Why The Walking Dead: Daryl Dixon Blew Up A Years-Old Fan Theory

There's been plenty of shipping within the "Walking Dead" fandom, and not all of it has been in vain. For instance, some fans were shipping Rick (Andrew Lincoln) and Michonne (Danai Gurira) together long before the characters actually hooked up in "The Walking Dead" season 6. It wasn't a sure thing either, as the pair never became a romantic couple in the original comic books.

Unlike "Richonne," however, many "Walking Dead" fandom ships failed to pan out. The clearest case of this would have to be Daryl (Norman Reedus) and Carol (Melissa McBride). When making the case for "Caryl," the shippers would point as far as back as "The Walking Dead" season 2, noting it was Daryl who put the most effort into finding Carol's lost daughter, Sophia (Madison Lintz), and that he was also the one who comforted her when it was discovered that Sophia had been turned into a walker. They'd also point to Carol's season 4 glow-up, when she evolved seamlessly from a near-background character to the show's toughest survivor; from then on, she and Daryl were on equal footing, and every scene between them was delightful.

Alas, it wasn't to be. Not only do the two never hook up throughout any of the 11 seasons of "The Walking Dead," but the spin-off series "The Walking Dead: Daryl Dixon" (which picks up with Daryl in France) has since explicitly shut this fan theory down. When a character named Valentina (Irina Björklund) mistakenly assumes Daryl is Carol's boyfriend, Carol replies, "Never." Daryl agrees with her, definitively adding "Nope" and walking off. Of course, it doesn't just feel like they're talking to Valentina; it feels like they're talking directly to those watching at home.

The Walking Dead franchise will (probably) never explore a Daryl and Carol romance

McBride talked about the scene in a September 2025 interview with Entertainment Weekly, saying, "It's kind of a big move on [showrunner] David Zabel's part to bring that up in some way or another. It's fodder for all kinds of things online."

She added, "I think we [Reedus and I] both got a kick out of that scene, and I think it was handled well. It was light, it was fun, it was unexpected." She seemingly couldn't help but add, "And still, if I may say, there's something still a little ambiguous about it." And with that one little comment, the window opened once more, and thousands of Caryl shippers rejoiced.

Meanwhile, Reedus shared his thoughts on the scene. "I wanted to be lighthearted with it, but I wanted to definitely have an exclamation point," he explained. Rather than lightly tease the possibility of romance down the line, Reedus made it as clear as he possibly could that it's never going to happen:

"We've never implied that we were a couple in 16 years. You have fans who just want to see this one thing, and if you give it to them, it's done forever. We've really tried our hardest to take this show and make it original and make it less about zombie jump scares and who's going to hook up with who. [...] You can't really write for YouTube comments. You just can't."

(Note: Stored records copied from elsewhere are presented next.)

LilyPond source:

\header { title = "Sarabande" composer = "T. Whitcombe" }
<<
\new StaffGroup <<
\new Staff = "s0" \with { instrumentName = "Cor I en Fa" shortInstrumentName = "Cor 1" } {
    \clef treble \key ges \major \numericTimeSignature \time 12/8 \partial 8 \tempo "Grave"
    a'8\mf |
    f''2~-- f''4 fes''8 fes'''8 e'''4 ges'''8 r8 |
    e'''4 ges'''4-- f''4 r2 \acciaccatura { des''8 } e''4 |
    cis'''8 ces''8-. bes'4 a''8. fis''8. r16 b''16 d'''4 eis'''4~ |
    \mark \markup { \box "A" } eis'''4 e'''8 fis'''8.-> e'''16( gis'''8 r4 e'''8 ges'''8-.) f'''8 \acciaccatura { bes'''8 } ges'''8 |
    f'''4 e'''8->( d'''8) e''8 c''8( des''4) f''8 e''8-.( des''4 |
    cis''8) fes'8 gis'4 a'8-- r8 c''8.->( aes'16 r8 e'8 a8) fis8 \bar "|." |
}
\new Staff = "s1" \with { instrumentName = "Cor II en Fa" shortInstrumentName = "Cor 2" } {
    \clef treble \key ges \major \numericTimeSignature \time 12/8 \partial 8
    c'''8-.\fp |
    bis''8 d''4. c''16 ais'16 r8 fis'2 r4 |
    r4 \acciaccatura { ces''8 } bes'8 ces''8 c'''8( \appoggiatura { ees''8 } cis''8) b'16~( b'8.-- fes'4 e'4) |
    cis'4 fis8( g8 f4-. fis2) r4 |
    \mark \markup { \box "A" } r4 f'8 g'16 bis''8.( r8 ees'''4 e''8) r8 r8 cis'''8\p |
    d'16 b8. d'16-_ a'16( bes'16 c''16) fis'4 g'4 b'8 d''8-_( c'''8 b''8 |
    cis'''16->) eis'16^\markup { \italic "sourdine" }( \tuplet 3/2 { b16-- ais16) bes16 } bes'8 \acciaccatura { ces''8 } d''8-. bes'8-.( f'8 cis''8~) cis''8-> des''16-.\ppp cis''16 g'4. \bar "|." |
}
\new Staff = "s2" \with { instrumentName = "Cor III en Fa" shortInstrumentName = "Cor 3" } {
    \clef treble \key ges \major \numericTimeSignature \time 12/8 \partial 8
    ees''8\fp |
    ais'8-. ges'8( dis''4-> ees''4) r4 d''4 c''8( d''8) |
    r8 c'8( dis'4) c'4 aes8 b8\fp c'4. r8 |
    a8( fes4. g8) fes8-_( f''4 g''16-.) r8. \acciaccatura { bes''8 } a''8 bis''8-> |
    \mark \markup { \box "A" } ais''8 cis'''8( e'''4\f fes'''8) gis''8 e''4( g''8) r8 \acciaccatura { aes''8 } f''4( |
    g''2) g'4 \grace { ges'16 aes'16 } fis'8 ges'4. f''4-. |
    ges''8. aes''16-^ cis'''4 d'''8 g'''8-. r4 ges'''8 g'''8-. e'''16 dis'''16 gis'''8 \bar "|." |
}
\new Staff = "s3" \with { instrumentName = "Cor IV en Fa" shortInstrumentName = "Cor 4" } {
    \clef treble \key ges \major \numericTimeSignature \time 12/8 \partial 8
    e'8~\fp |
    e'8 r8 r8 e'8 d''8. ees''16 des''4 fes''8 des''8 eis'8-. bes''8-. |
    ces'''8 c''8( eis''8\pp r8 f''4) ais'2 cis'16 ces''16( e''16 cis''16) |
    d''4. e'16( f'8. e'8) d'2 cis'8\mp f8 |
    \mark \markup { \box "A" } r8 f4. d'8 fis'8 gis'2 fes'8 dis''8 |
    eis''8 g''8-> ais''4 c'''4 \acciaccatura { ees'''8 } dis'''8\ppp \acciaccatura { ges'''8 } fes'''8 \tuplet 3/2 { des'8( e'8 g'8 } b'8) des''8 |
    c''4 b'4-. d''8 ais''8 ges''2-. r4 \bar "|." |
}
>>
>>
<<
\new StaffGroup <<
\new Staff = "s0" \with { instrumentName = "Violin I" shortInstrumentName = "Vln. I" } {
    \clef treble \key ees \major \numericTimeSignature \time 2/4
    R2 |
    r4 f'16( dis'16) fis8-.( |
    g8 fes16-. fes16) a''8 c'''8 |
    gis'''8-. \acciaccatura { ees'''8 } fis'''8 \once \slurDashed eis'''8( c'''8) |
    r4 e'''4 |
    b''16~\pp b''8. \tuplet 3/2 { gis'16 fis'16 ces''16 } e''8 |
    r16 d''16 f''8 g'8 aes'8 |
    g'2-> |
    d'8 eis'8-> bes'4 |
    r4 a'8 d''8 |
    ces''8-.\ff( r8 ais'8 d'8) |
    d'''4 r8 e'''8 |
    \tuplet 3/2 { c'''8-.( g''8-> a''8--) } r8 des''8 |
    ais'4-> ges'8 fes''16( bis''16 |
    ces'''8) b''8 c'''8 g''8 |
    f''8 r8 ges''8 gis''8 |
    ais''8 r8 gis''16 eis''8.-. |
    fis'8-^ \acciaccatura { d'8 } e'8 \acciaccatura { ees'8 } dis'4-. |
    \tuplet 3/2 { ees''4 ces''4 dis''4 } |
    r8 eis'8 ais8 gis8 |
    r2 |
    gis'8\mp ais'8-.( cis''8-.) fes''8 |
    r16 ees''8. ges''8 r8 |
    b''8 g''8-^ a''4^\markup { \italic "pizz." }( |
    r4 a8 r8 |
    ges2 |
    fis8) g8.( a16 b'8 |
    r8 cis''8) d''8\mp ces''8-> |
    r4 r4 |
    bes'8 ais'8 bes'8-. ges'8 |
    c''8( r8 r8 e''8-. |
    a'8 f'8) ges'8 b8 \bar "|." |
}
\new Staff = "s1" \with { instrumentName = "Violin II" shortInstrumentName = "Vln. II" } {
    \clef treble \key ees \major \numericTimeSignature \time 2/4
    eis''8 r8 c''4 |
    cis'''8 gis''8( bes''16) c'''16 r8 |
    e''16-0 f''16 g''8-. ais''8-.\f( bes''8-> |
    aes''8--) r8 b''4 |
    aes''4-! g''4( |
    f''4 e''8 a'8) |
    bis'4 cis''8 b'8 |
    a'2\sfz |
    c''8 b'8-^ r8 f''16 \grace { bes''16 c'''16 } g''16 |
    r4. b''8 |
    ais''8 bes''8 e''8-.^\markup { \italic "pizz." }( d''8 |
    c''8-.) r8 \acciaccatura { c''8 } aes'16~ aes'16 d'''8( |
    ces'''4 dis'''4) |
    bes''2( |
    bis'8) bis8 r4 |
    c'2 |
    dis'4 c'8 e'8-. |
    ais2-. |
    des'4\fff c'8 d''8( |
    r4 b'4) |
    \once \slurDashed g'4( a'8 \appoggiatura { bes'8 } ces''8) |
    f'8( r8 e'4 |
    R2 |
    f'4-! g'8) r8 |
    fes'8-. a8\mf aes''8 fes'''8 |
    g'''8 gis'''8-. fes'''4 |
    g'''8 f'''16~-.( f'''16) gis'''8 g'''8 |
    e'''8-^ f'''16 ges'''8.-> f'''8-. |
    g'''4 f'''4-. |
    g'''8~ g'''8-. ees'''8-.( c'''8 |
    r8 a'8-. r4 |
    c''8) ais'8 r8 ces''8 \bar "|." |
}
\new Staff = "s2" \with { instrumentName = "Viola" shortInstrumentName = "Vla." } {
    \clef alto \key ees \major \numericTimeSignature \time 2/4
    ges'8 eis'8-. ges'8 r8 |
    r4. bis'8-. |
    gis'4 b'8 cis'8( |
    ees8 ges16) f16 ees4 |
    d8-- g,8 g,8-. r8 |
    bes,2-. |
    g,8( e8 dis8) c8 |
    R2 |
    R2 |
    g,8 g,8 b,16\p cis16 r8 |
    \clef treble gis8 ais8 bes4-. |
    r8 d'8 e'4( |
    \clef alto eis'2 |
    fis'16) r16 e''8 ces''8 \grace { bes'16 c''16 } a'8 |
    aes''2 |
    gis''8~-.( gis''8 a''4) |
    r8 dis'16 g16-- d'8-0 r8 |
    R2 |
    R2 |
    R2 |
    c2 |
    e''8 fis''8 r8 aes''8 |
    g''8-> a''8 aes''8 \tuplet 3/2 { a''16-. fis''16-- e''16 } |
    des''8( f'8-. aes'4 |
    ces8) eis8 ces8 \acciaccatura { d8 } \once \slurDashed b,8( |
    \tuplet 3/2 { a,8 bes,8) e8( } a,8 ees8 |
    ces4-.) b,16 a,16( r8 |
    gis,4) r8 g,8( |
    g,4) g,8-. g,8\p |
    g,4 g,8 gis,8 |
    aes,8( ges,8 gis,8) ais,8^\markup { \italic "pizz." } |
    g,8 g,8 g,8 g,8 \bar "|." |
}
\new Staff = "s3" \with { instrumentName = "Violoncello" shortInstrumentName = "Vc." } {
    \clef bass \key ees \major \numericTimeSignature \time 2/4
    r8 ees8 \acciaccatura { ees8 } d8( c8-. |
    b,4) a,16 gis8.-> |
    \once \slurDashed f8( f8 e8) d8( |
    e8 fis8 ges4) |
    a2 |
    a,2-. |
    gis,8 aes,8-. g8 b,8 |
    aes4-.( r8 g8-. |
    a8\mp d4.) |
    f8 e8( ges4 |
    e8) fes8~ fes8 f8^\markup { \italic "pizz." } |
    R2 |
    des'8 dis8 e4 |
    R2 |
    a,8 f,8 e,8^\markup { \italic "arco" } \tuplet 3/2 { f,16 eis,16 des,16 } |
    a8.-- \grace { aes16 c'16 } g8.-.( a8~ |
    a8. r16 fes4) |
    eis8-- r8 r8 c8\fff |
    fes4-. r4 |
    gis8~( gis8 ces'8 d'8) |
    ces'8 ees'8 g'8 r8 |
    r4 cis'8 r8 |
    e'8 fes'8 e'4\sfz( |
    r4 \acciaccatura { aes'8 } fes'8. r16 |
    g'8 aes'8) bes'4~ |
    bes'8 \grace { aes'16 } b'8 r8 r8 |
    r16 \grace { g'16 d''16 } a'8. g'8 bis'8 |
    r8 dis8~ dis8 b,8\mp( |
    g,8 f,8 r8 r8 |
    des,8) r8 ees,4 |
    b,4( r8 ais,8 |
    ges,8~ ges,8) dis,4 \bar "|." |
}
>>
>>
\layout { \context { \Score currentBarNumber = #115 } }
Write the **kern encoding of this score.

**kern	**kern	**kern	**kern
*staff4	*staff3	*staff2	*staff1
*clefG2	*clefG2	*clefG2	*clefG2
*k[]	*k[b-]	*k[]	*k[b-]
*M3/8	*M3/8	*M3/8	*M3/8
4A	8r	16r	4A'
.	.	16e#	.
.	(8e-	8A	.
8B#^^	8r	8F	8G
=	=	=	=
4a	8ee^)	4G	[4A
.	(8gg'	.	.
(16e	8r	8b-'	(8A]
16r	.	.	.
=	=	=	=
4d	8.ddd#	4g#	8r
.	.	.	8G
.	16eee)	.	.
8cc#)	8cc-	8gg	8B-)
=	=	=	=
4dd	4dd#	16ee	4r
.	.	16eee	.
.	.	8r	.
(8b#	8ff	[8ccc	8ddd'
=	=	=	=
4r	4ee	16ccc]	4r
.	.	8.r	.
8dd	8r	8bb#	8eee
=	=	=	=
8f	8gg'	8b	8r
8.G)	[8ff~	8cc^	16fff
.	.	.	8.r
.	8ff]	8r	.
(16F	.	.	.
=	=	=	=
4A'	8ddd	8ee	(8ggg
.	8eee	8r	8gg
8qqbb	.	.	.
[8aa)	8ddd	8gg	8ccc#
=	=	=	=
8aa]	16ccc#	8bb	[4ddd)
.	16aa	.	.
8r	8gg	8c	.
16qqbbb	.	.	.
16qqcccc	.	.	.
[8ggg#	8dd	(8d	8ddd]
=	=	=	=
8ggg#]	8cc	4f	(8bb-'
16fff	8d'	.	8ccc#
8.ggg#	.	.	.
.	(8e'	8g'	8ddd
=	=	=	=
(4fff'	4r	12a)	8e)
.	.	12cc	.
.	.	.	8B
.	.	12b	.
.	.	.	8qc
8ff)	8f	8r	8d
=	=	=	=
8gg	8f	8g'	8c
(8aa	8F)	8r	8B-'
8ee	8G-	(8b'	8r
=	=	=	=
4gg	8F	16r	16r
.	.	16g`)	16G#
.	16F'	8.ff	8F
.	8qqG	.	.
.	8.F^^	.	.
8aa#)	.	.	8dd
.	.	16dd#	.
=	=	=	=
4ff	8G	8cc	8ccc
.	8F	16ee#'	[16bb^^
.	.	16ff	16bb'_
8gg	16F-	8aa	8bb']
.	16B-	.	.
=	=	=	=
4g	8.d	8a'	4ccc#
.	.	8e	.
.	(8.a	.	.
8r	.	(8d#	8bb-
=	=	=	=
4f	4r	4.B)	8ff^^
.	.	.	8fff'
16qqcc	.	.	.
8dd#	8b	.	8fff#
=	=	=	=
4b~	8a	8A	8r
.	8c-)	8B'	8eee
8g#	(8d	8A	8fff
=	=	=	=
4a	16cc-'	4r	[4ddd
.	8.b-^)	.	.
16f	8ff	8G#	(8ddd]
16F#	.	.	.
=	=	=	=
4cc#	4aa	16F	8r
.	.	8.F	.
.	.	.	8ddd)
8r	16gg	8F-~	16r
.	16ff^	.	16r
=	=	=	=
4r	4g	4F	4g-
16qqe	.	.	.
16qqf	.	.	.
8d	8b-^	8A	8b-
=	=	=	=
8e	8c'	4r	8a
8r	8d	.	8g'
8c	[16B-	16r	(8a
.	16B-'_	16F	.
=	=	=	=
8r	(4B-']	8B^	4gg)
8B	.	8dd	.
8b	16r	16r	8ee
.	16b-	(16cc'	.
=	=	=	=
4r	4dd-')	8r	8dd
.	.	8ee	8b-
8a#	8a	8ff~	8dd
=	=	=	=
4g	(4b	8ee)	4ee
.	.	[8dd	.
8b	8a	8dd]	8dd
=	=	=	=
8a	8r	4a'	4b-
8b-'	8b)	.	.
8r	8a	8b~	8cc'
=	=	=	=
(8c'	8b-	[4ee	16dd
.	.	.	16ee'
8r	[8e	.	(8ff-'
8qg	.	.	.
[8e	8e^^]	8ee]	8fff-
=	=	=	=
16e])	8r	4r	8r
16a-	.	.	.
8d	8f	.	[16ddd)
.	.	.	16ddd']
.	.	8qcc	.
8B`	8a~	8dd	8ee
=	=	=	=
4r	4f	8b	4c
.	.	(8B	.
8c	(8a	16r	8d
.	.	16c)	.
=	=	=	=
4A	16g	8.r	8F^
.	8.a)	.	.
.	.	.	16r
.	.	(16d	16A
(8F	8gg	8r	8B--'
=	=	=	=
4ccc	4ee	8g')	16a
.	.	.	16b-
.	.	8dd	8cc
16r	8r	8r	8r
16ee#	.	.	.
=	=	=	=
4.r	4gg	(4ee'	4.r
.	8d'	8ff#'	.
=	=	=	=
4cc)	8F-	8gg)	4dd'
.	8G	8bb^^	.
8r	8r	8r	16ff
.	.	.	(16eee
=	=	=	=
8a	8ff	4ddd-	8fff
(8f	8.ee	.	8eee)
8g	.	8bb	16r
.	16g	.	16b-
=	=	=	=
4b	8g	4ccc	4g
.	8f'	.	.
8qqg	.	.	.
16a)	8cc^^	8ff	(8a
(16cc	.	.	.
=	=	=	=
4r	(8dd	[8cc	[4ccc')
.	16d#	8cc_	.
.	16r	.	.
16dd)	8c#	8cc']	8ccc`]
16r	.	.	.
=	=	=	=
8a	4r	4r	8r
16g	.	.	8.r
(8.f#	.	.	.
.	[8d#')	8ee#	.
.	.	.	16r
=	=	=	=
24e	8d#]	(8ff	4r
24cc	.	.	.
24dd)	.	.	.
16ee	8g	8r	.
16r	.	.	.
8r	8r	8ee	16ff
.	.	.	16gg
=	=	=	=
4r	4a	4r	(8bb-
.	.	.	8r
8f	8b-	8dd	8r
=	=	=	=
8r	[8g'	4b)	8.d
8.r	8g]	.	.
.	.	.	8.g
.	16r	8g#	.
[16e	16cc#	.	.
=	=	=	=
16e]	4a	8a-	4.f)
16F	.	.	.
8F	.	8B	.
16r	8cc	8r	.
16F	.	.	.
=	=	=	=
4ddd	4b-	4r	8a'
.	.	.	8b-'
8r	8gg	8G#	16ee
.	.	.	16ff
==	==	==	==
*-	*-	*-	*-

Daryl and Carol continue a time-honored TV tradition

Daryl and Carol's friendship over the past 15 years has scratched a similar itch to Don (Jon Hamm) and Peggy's (Elizabeth Moss) relationship in "Mad Men" or Carmy (Jeremy Allen White) and Sidney's (Ayo Edebiri) friendship in "The Bear" or Tony (James Gandolfini) and Dr. Melfi's (Lorraine Bracco) dynamic in "The Sopranos." Viewers tend to love and respect TV shows in which a prominent male and female character are allowed to be friends, enjoying an emotional connection but never a romantic one. The Tony/Melfi example's a little iffy (Tony makes a few seduction attempts over the years, and she's technically not his friend but his therapist), but the show's total refusal to indulge the hornier sections of its fanbase is still notable.

You can argue that TV has actually veered too far in the other direction of late, shying away from romance to the point where platonic male/female relationships are starting to feel just as clichéd as the forced romances of old. This is why part of the "Bear" fandom's over-congratulatory tone regarding Sidney and Carmy has irked me a bit over the years; by 2022, when the show first premiered, their lack of romance was hardly as unprecedented as some fans were making it out to be. 

Still, the point remains: Sometimes, a male/female character duo are better off staying friends, even if both of them are apparently straight and single. The "Walking Dead" writers' choice to keep a Caryl romance storyline off the table because it didn't feel natural to them, even as fans pushed them on it for over a decade, is commendable. Daryl and Carol's connection has always been special, and the series has never needed romance between them to make that so.